It would be different, for say two shabby-looking folks going at it in Venice,
CA in front of a street during the daytime. But a hot couple, at night, in
some remote location in a safe area isn't going to raise eyebrows, especially
if no one notices. It just goes to show there are layers of socioeconomic
biases, plus not all homeless people are given feedback, care or are aware of
what's considered acceptable by others.

Perhaps the core issue is should necessary biological functions (and common,
strongly desired needs that others are able to fulfill) be disproportionally
criminalized based on socioeconomic and other biases? (For most men, sex is a
strong motivating drive... which is why the Netherlands includes it in public
benefits.).
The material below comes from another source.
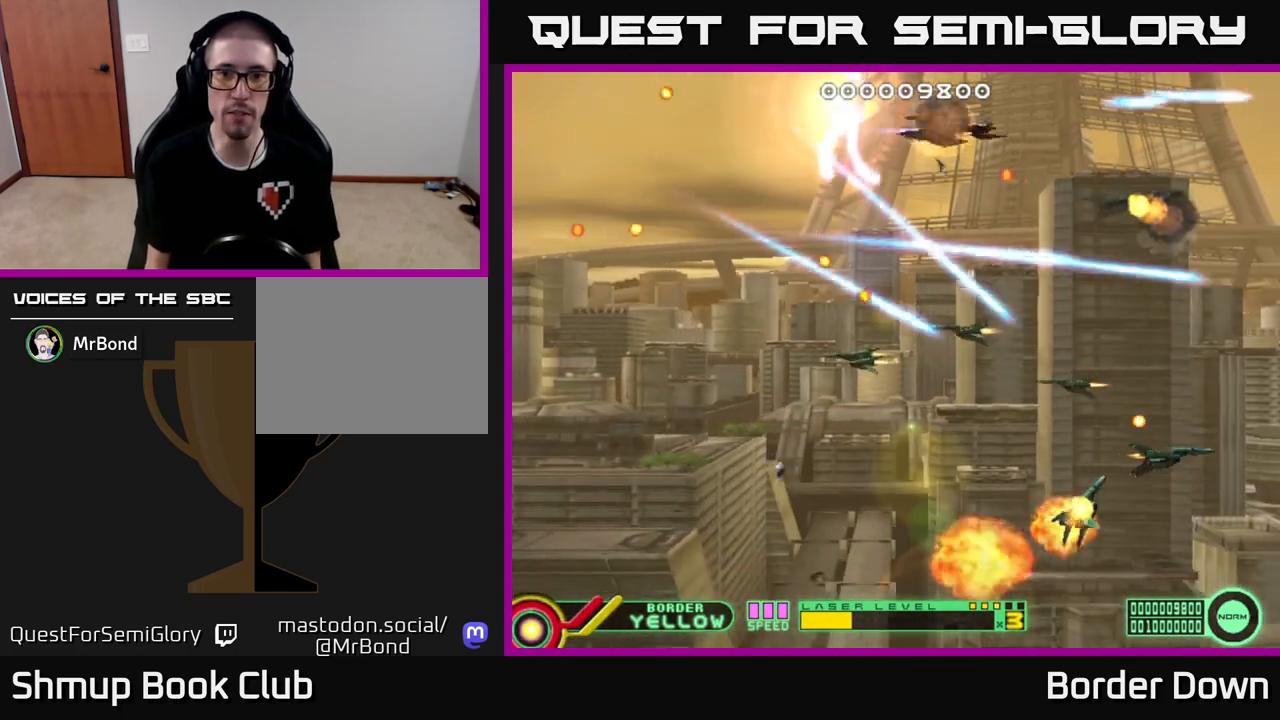
{"buttons": ["A", "DPAD_LEFT"], "left_stick": "down", "right_stick": "center", "events": [[83, "A", "up"], [133, "DPAD_DOWN", "down"], [150, "A", "down"], [167, "DPAD_RIGHT", "up"], [267, "A", "up"], [317, "A", "down"], [367, "DPAD_LEFT", "down"], [383, "DPAD_DOWN", "up"], [417, "A", "up"], [483, "A", "down"]]}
There might be a "time and a place," but people whom have nothing
need equal access to water, food, sanitation and whatever else can be afforded
to make their lives a little more comfortable. (A society is judged on how it
treats...)

------
geff82
After visiting the USA in December 2014 I cannot help but wonder why the
matter of homeless people is not one of the biggest issues in the country.
While you see homeless people occasionally here in Europe, streets seemed to
be flooded by the homeless. I really wonder why a country so wonderful in many
areas can be so agnostic to the problem of homeless people. A developed
society should not have that situation nowadays. And while taxes are not the
highest in the US, they are not that low that problems like this can't be
addressed.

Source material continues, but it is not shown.